(Work item A)
Would you write out the full presentation transcript on wormhole RTR FPGAs word for word?

(Extracted text)
· · · · · · ·
Transcript and Presenter's Notes

Title: Wormhole RTR FPGAs with Distributed Configuration Decompression


1
Wormhole RTR FPGAs with Distributed Configuration
Decompression
  • CSE-670 Final Project Presentation
  • A Joint Project Presentation by
  • Ali Mustafa Zaidi
  • Mustafa Imran Ali

2
Introduction
  • An FPGA configuration architecture supporting
    distributed control and fast context switching.
  • Aim of Joint Project
  • Explore the potential for dynamically
    reconfiguring FPGAs by adapting the WRTR Approach
  • Enable High Speed Reconfiguration using
  • Optimized Logic-Blocks and
  • Distributed Configuration Decompression
    techniques
  • Study focuses on Datapath-oriented FPGAs

3
Project Methodology
  • In depth study of issues.
  • Definition of basic Architecture models.
  • Definition of Area models (for estimation of
    relative overhead w.r.t other RTR schemes).
  • Design of Reconfigurable systems around designed
    Architecture models.
  • Identification of FPGA resource allocation
    methods
  • For distributing FPGA area between multiple
    applications/hosts (at runtime, compile-time, or
    system design-time).
· · · · · · ·
(Data extract)
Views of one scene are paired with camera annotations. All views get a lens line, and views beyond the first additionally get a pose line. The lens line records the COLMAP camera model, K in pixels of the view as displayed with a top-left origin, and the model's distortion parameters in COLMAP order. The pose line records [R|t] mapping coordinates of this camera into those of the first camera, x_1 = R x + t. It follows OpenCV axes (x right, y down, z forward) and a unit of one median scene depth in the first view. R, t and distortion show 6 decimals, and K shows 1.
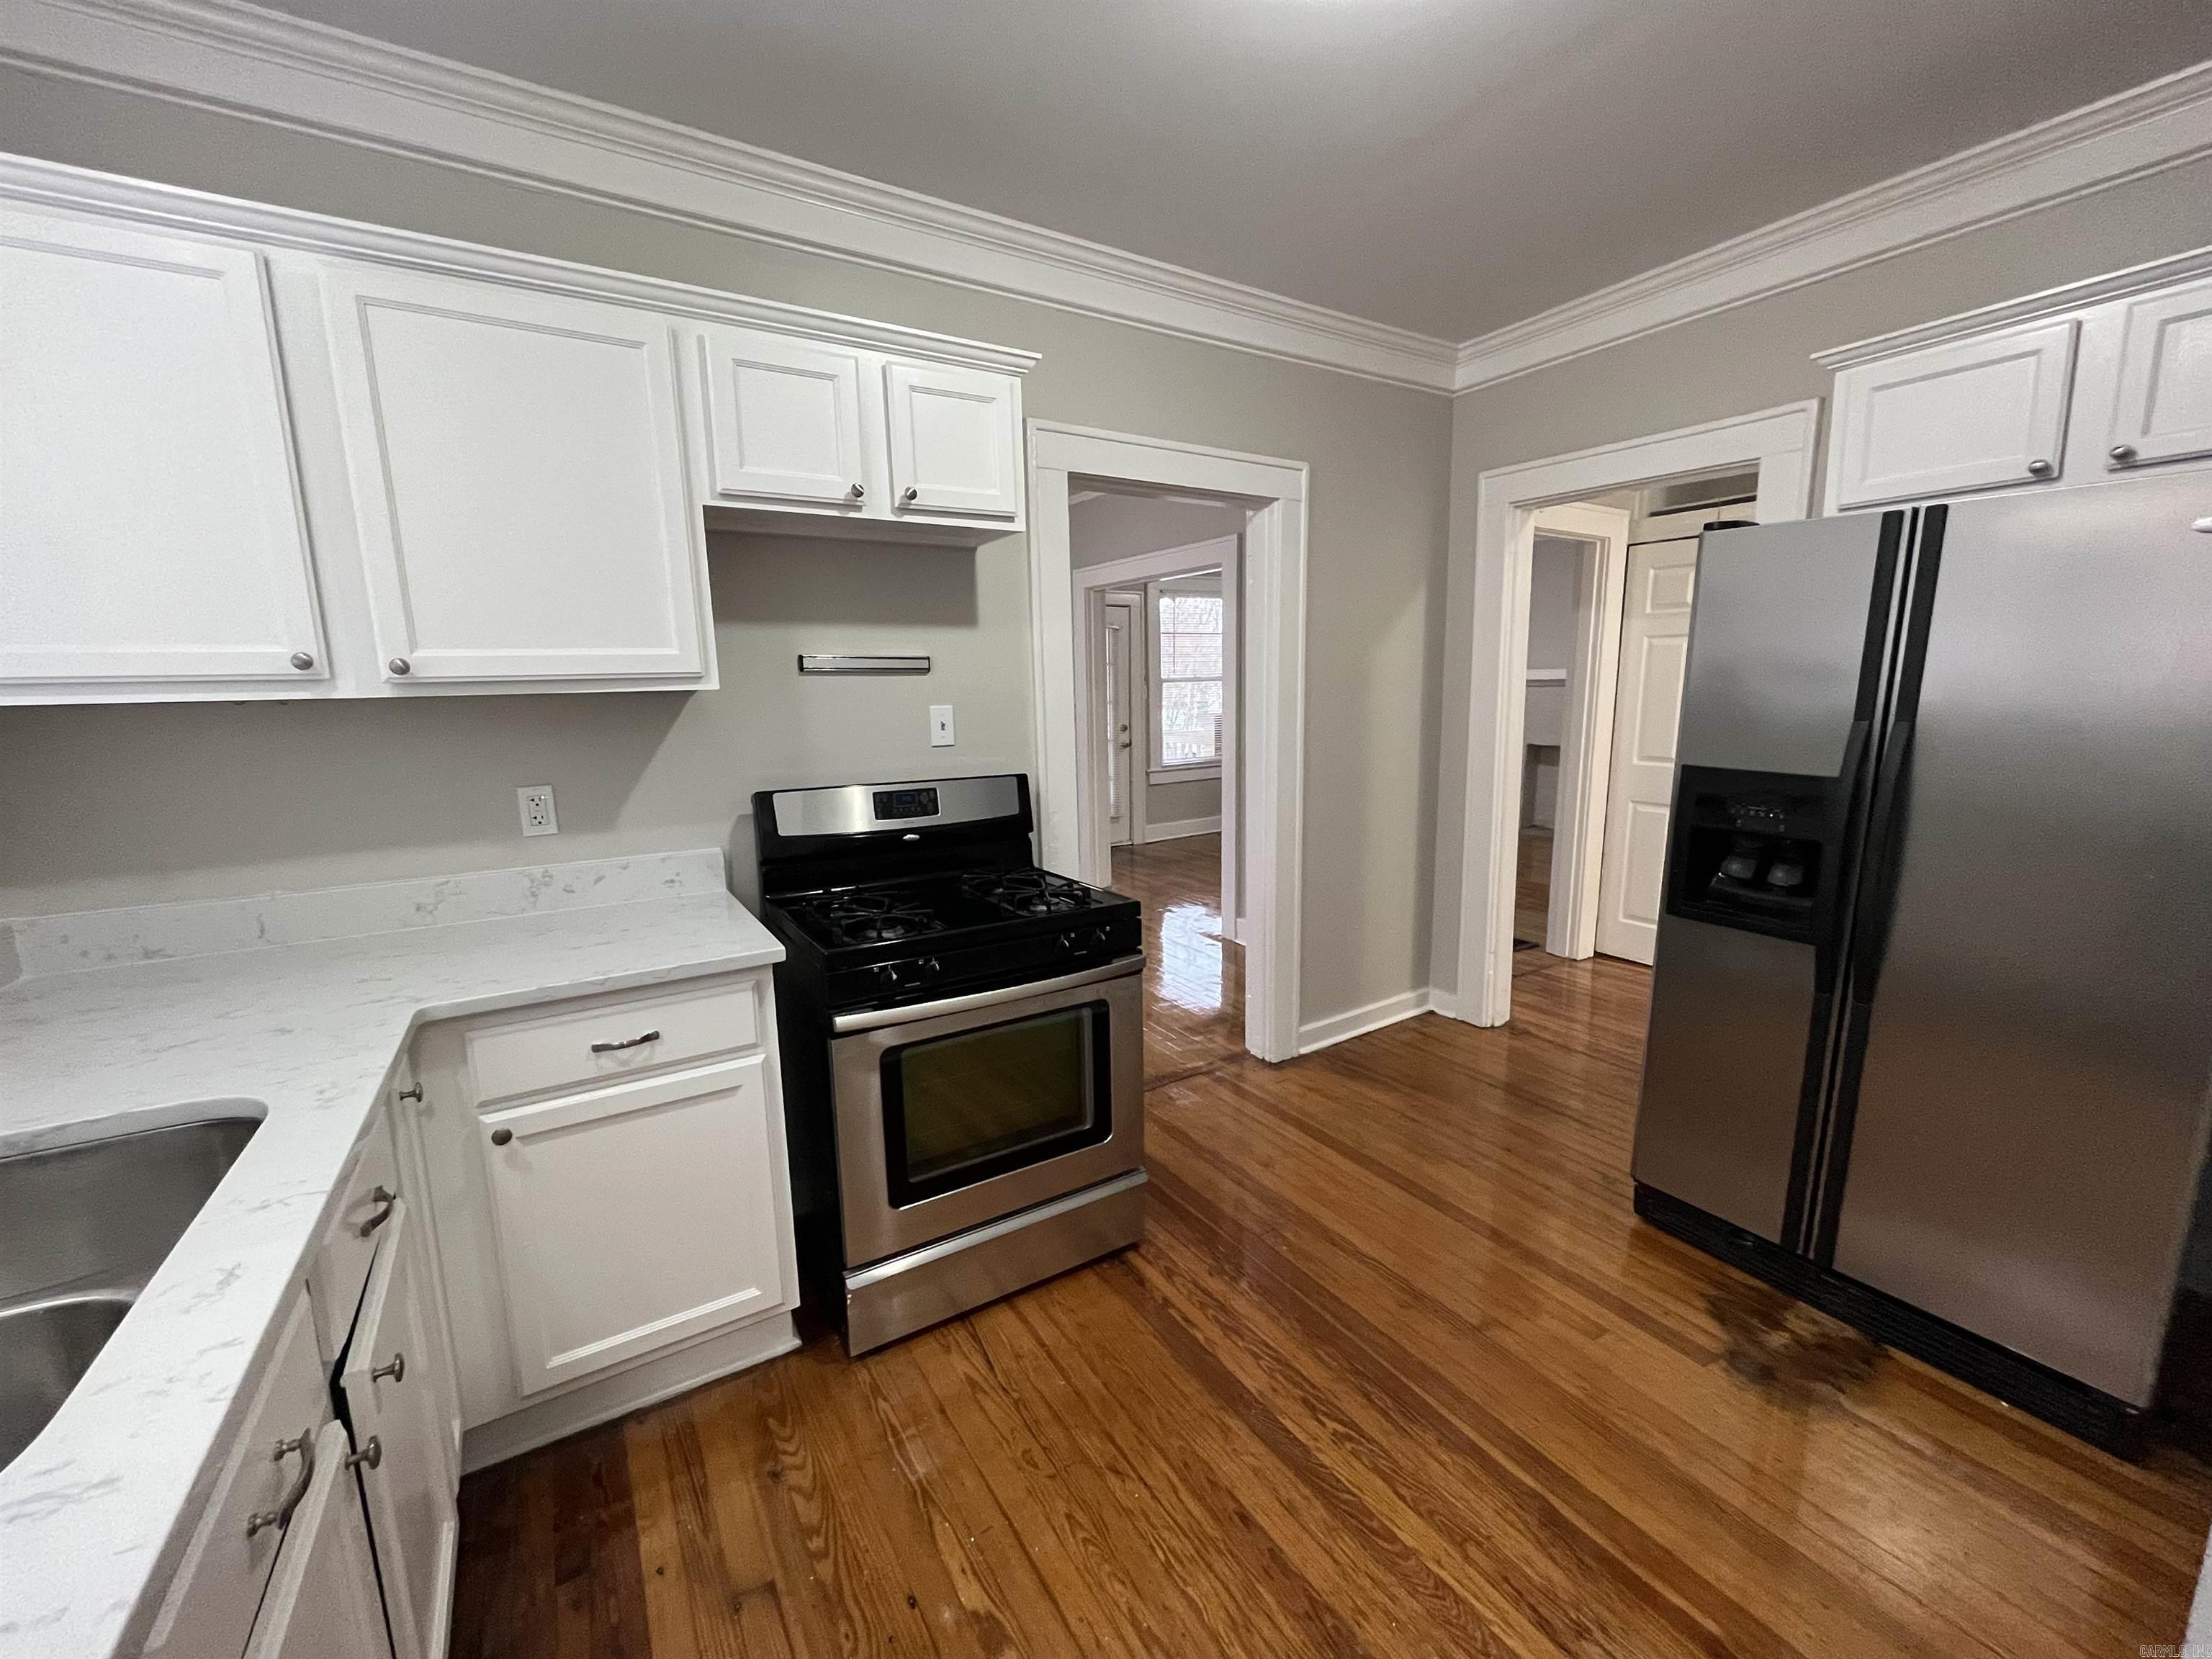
lens RADIAL K [[890.2, 0, 1104.0], [0, 890.2, 830.6], [0, 0, 1]] dist [-0.003301, -0.000093]
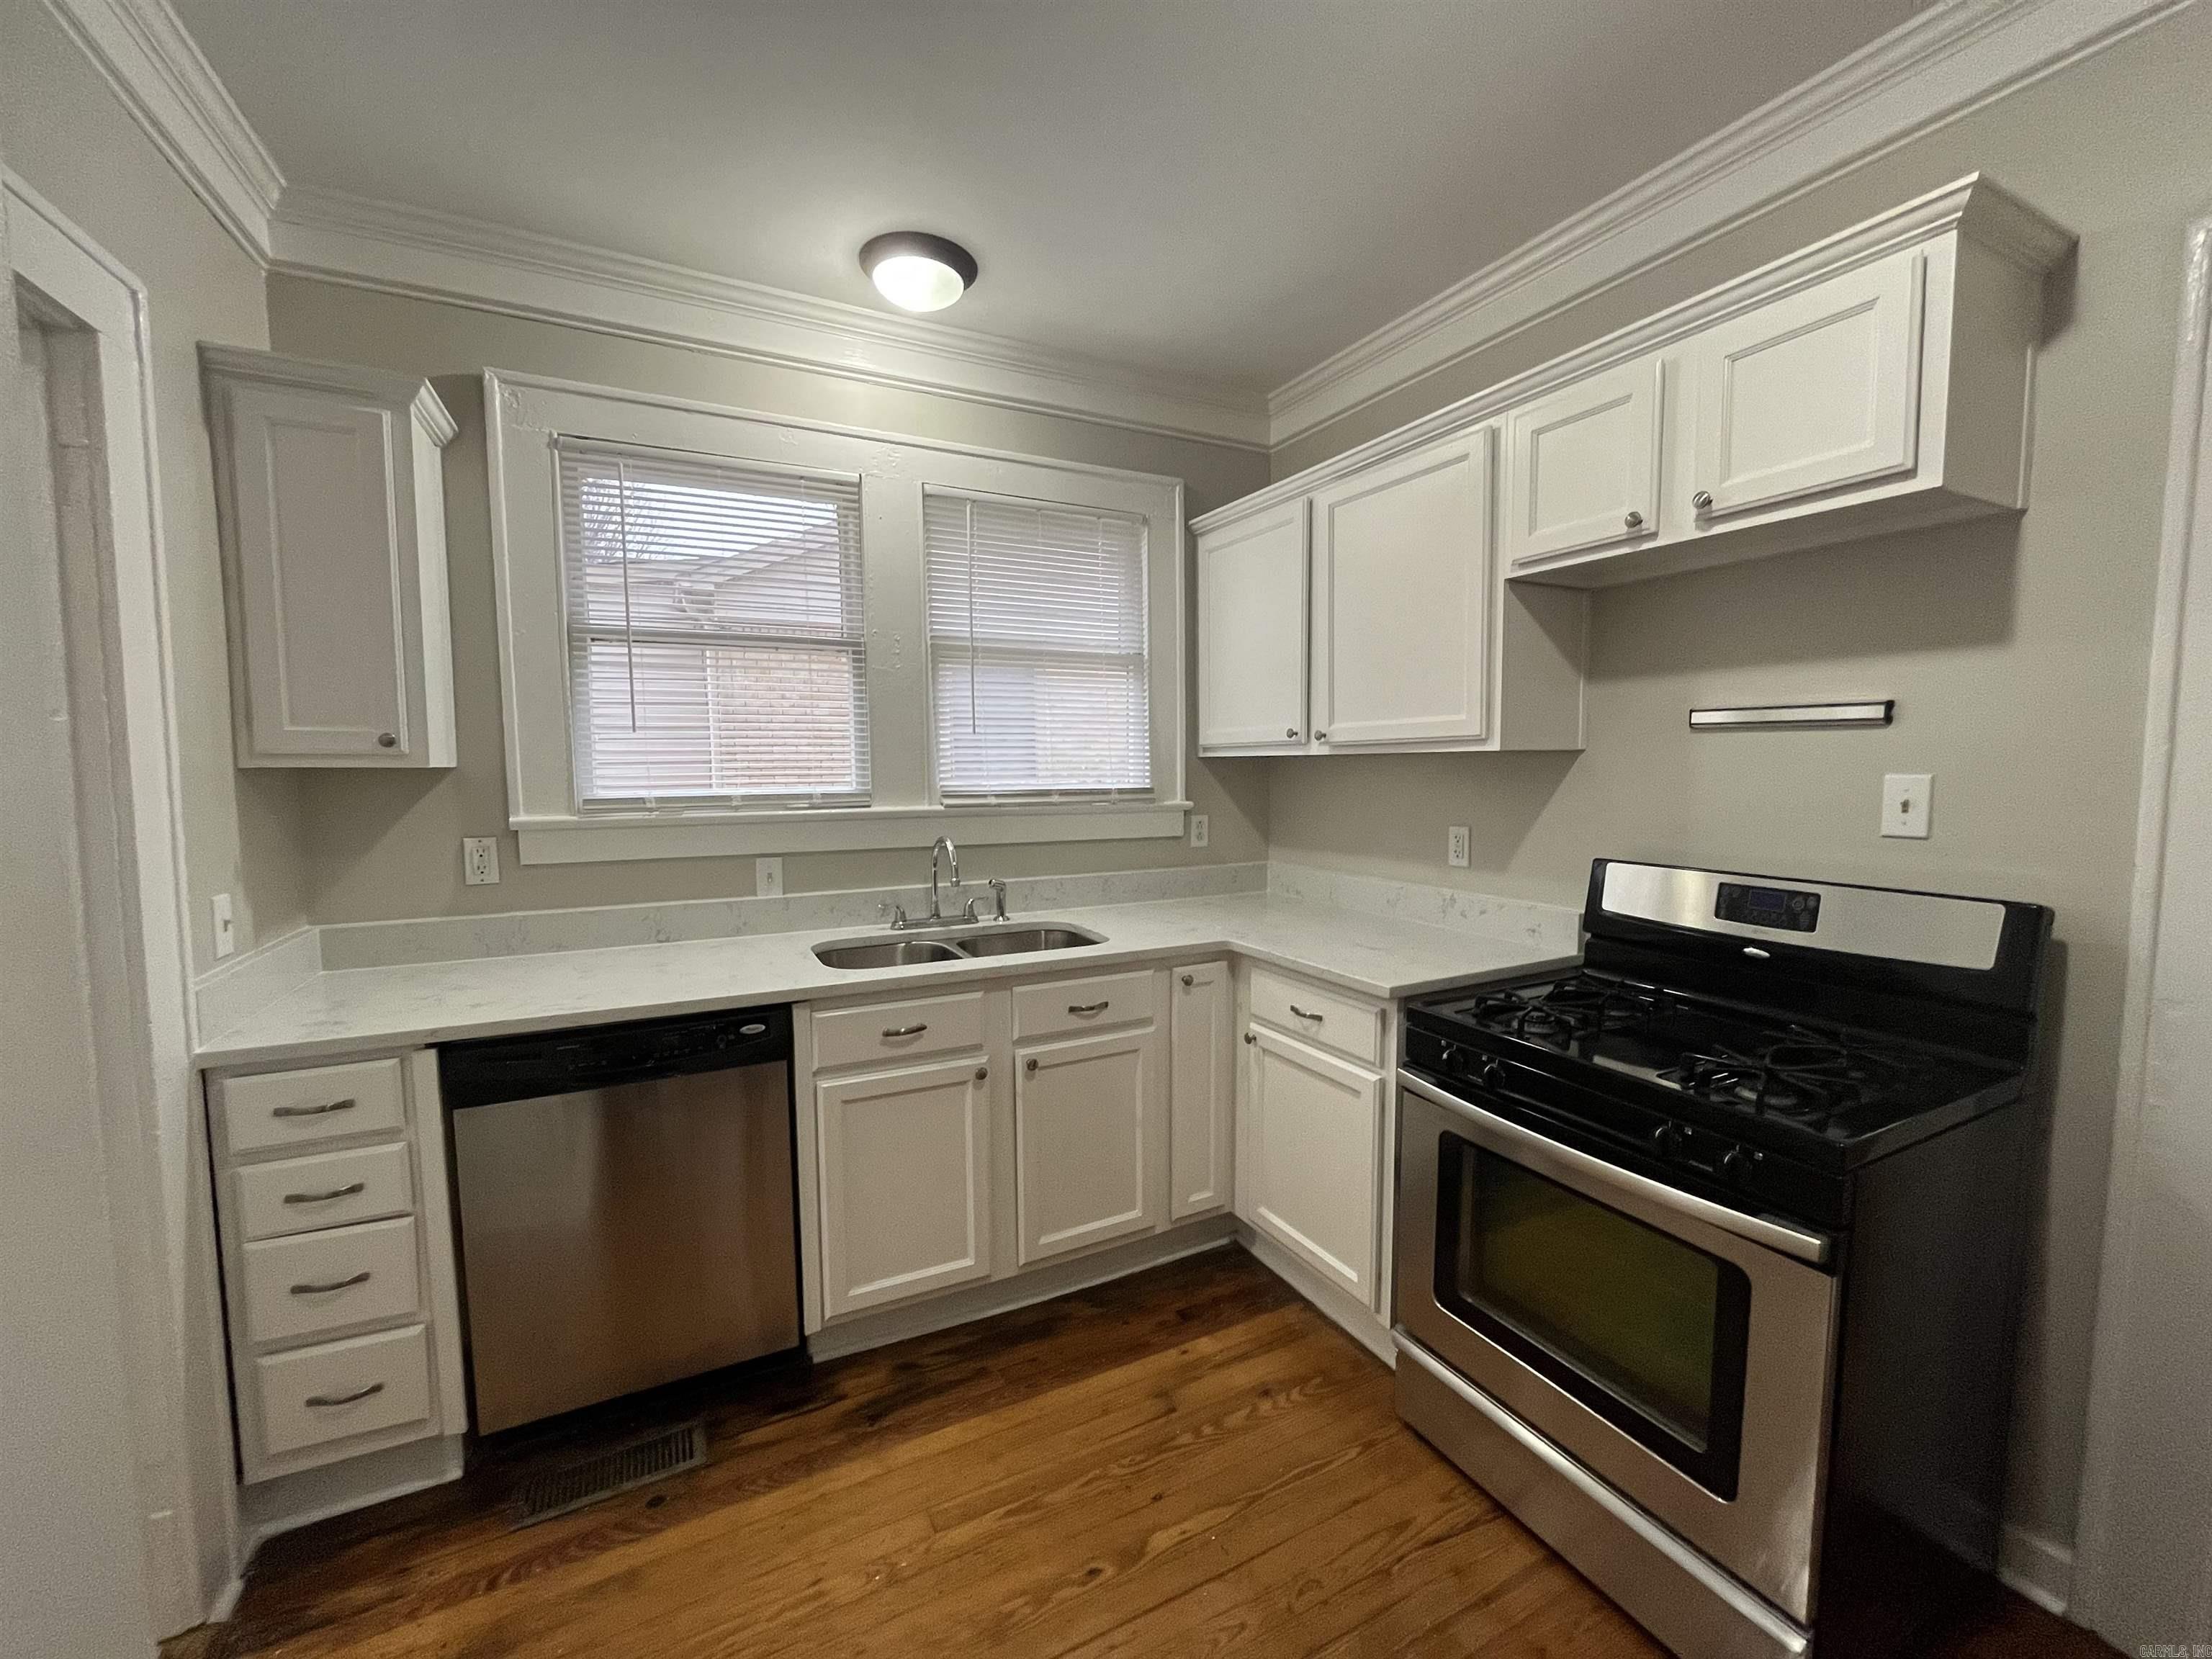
lens RADIAL K [[890.2, 0, 1106.6], [0, 890.2, 827.5], [0, 0, 1]] dist [-0.003301, -0.000093]
pose [[-0.080982, 0.097445, -0.991941, 0.699920], [-0.144980, 0.983473, 0.108450, -0.123661], [0.986115, 0.152594, -0.065516, 0.666995]]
· · · · · · ·
(Work item B)
How many lines of the entries contain the word "pose"? Give only the number.

(Worked solution A)
Transcript and Presenter's Notes

Title: Wormhole RTR FPGAs with Distributed Configuration Decompression


1
Wormhole RTR FPGAs with Distributed Configuration
Decompression
  • CSE-670 Final Project Presentation
  • A Joint Project Presentation by
  • Ali Mustafa Zaidi
  • Mustafa Imran Ali

2
Introduction
  • An FPGA configuration architecture supporting
    distributed control and fast context switching.
  • Aim of Joint Project
  • Explore the potential for dynamically
    reconfiguring FPGAs by adapting the WRTR Approach
  • Enable High Speed Reconfiguration using
  • Optimized Logic-Blocks and
  • Distributed Configuration Decompression
    techniques
  • Study focuses on Datapath-oriented FPGAs

3
Project Methodology
  • In depth study of issues.
  • Definition of basic Architecture models.
  • Definition of Area models (for estimation of
    relative overhead w.r.t other RTR schemes).
  • Design of Reconfigurable systems around designed
    Architecture models.
  • Identification of FPGA resource allocation
    methods
  • For distributing FPGA area between multiple
    applications/hosts (at runtime, compile-time, or
    system design-time).

(Worked solution B)
2